Durante mucho tiempo, incluso hasta hace bien poco, algunas de las herramientas de la normalización pasaban por la provocación. Es decir, el uso de lo gráfico como revulsivo, como táctica de impacto y bandera del “si no te gusta no lo mires”, con la relación sexual gay masculina, la sodomía, como último tabú. Resulta evocador que películas queer también románticas como ‘La vida de Adèle’ (La Vie d'Adèle – Chapitres 1 & 2, 2013) utilizaran el sexo como vía del desafío desde la perspectiva del lesbianismo.
Llega hasta tal punto la relación que parece que sin erotismo o pornografía no cabe la posibilidad del discurso, quizá porque el propio artefacto siempre ha querido ser abanderado de una cultura que, en ciertos sectores sociales, vive el acto sexual como propio elemento de su definición, aparcando el elemento romántico ingenuo para las “aburridas películas heteronormativas”. Por ello, ‘Call Me by Your Name’ es, ante todo un filme de su tiempo, que no avanza en ningún aspecto pero se erige como un indicador de que la cultura es hoy más permeable a la normalización.
Pequeños derrapes de autoconsciencia
Cabe preguntarse cómo se habría recibido esta historia de amor si Oliver fuera una estudiante de 24 años o cómo lo haría si Elio fuera una adolescente de 17 años enamorada de un profesor tan guapo y seguro de sí mismo como el que interpreta Armie Hammer. Sí, aunque estuviera tan bien desarrollada como nos la cuenta el guion de James Ivory no tendría el elemento social y relevante que la hacen una de las películas del momento. Por otra parte, está llena de detalles que dejan entrever que en realidad, no ha abandonado del todo su etiqueta de “cine gay”.
Desde luego, la sensualidad es importante en una historia de primer amor, y aunque la belleza a lo Bertolucci de las imágenes de baños y estampas bajo el sol resulte evocadora, la necesidad constante de mostrar los torsos desnudos resplandeciendo dejan clara la fascinación por la iconografía afín de siempre. El momento ‘American pie’ (1999) con un melocotón es la clave para dejar claro que, al fin y al cabo no se desmarca tanto del cine sin etiquetas que propone, aunque lo realmente provocador (y perturbador) del mismo es la imagen del dedo de Elio presionando para sacarle el hueso.

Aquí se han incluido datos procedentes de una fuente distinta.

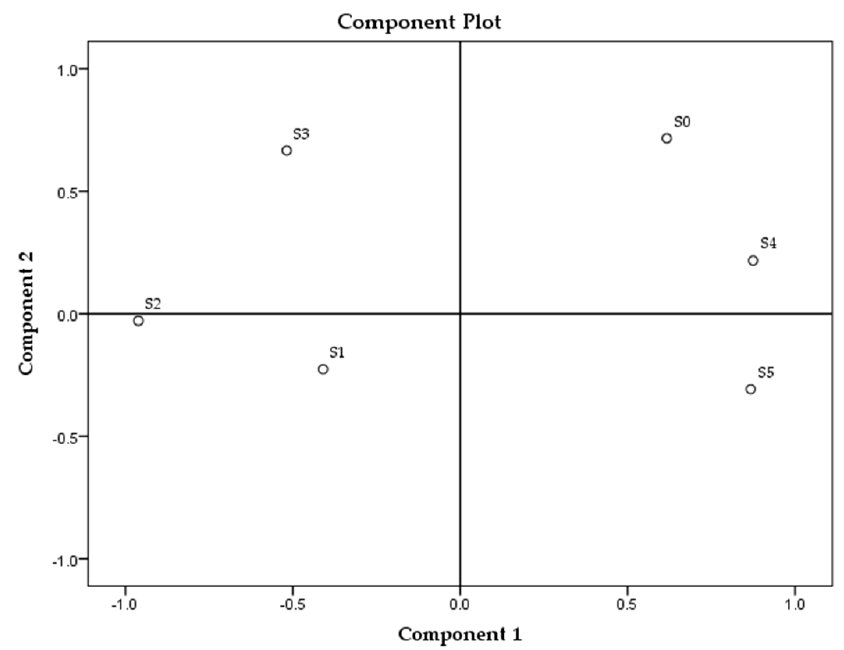
Figure 3. Principal component analysis of soap samples made of sunflower oil. * Samples’ description is given in Table 1.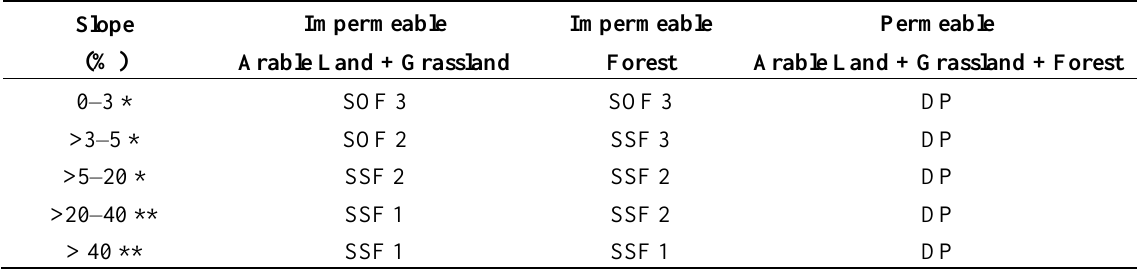
Table 2. Geographic information system-dominant runoff processes (GIS-DRP) basic table; DRP regarding the slope, the geological substratum and the land use (based on Müller et al. [14],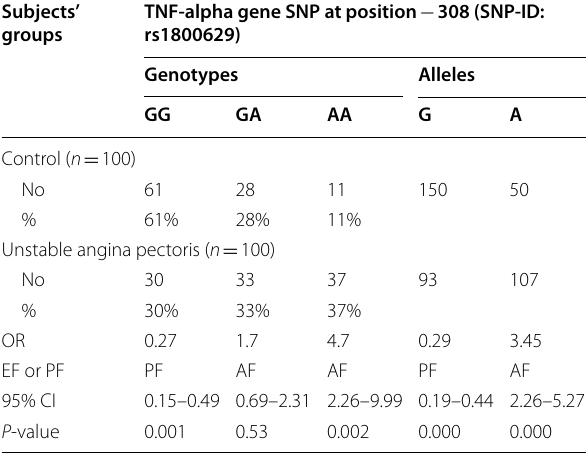
OR , odd ratio; AF , attributable fraction in population; PF , prevented fraction in population; P , Fisher’s exact probability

Si sus reflejos se perciben en un exceso de diapositivas de la homosexualidad idílica, su descripción del amor prohibido, una vez se traspasa la línea en una primera hora brillante, resulta tan embellecido que en algunos momentos se esfuma el hechizo de inmersión total que había conseguido hasta el momento. Todo termina encajando en una visión tan amable y dulce que, incluso el emotivo discurso final resulta tan bien escrito como ingenuamente idealizado.
Como si fuera consciente de su logro, Guadagnino irradia el alborozo de la pareja en un entusiasmo autoconsciente de la propia película. Se gusta a sí misma y no puede evitar estirar momentos y alargar situaciones hasta desestabilizar una narración a la que si le arrebatas media hora no dejaría ninguna secuela grave. Puede que sin esos excesos no encandilara de la misma manera o no resultara tan sincera, y es precisamente su honestidad lo que la convierte en un viaje iniciático indeleble, encantadoramente melancólico.